Many jobs today require employees to work out of sight of their bosses. There’s no biometric attendance to check, and minimal direct supervision. Several employees are told to work from home. This freedom increases the responsibility on us to deliver even when no one is watching.

These assignments need us to take charge of ourselves — to walk in every day and set the agenda. We need to be our own hardest task-masters. We can’t afford to wait to be told what to do. We demonstrate initiative. We volunteer. We suggest a project we can opt into, an idea we can develop and drive, a problem area that we dive into.

At TalentEase, our Facilitators work at remote schools and colleges. We expect them to show up on time, dress professionally, come prepared every day for the skills and values sessions they will take with children and young adults. They can’t do this unless they have internal engines. We won’t know that they are representing us and our mission right, unless we are satisfied that they come charged with such self-inspiration.

Bias for Action

Business is about getting things done. While large parts of the business world involve ideation and planning and strategy, winning businesses are those that execute well. That act more than talk. This happens when the culture at a business values action over talk. When we join a company, we must demonstrate that we have this bias for action. Talk is easy, but one ounce of action is worth more than ten pounds of talk.

> _DATASET SECTION_
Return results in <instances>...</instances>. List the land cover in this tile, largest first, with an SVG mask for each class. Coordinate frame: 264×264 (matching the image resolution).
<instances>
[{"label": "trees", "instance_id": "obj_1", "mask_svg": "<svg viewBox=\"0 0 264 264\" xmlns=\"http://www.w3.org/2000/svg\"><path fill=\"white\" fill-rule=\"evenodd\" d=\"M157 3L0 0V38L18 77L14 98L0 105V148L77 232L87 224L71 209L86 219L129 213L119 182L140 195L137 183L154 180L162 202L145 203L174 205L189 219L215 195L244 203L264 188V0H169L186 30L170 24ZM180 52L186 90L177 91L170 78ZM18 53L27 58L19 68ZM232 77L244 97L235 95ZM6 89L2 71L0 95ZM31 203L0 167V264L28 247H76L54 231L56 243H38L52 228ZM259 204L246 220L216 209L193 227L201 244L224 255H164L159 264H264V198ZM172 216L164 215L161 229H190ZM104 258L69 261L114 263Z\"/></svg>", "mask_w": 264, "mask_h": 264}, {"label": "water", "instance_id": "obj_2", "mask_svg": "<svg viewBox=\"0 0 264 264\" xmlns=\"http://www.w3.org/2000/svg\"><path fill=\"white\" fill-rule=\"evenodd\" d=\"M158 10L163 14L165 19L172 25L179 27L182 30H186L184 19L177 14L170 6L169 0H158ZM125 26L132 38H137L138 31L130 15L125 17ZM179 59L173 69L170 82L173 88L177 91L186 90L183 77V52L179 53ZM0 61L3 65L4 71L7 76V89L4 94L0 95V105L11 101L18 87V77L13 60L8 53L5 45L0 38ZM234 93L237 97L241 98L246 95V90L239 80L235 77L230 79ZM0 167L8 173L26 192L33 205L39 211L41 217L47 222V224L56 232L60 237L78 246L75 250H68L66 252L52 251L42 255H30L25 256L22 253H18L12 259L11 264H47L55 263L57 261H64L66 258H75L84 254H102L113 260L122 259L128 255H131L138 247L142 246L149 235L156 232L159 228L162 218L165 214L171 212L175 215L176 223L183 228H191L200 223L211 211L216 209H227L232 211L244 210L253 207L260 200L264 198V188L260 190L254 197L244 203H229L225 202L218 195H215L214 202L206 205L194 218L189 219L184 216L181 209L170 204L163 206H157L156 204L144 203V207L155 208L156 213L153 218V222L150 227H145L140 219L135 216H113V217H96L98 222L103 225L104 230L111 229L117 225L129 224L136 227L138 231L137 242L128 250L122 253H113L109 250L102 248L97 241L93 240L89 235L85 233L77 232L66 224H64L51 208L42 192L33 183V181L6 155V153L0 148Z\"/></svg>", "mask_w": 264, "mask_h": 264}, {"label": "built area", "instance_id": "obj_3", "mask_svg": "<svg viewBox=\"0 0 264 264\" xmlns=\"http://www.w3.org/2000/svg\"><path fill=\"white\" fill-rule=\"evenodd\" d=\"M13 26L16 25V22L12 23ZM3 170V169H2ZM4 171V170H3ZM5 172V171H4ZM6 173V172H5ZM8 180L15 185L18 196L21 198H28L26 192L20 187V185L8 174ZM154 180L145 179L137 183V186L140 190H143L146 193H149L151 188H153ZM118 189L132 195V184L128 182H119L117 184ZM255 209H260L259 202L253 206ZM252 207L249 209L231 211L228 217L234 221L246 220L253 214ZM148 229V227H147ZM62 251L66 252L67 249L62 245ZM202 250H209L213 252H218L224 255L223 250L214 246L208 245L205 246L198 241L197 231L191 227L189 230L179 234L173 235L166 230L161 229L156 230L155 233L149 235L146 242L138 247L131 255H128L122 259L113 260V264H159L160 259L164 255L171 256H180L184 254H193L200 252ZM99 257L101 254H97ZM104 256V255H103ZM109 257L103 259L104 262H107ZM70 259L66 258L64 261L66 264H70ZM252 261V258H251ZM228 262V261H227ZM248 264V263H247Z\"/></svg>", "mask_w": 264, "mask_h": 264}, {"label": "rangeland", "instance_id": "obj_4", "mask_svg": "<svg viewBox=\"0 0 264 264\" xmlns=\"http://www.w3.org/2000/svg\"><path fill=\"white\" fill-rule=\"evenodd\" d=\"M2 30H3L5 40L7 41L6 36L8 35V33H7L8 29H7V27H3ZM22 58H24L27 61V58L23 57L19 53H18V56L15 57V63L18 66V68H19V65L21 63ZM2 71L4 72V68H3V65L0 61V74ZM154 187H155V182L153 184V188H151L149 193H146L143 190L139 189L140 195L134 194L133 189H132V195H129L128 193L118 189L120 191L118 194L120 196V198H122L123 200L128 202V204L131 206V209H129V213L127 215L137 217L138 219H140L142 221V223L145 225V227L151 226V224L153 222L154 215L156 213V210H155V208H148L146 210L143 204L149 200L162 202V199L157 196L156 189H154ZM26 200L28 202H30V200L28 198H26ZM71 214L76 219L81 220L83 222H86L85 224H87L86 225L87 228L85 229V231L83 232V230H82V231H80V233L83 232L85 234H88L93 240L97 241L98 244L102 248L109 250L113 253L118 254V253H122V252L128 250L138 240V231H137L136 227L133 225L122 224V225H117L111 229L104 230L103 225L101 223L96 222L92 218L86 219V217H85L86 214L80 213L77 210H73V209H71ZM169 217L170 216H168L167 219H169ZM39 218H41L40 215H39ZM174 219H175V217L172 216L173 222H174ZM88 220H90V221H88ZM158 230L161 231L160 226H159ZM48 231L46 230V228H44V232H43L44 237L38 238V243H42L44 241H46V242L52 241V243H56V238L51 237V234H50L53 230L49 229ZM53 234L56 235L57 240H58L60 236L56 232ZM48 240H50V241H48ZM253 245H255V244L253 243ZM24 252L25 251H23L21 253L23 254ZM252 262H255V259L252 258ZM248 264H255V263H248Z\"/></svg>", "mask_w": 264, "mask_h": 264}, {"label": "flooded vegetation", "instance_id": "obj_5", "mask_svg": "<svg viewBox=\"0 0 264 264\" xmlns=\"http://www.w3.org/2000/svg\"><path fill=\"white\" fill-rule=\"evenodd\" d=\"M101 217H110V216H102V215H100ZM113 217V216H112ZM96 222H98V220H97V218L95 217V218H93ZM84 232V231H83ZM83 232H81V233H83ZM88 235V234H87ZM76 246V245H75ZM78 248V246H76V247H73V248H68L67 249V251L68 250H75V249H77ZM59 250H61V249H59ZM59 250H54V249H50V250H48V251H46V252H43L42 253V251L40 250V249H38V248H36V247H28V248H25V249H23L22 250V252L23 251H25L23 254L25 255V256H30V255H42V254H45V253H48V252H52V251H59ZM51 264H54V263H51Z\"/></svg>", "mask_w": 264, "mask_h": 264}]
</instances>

> _PROMPT_
Duplicate the passage on working without supervision word for word, from "Many jobs today" up to and including "we dive into.".

> _EXERCISE SOLUTION_
Many jobs today require employees to work out of sight of their bosses. There’s no biometric attendance to check, and minimal direct supervision. Several employees are told to work from home. This freedom increases the responsibility on us to deliver even when no one is watching.

These assignments need us to take charge of ourselves — to walk in every day and set the agenda. We need to be our own hardest task-masters. We can’t afford to wait to be told what to do. We demonstrate initiative. We volunteer. We suggest a project we can opt into, an idea we can develop and drive, a problem area that we dive into.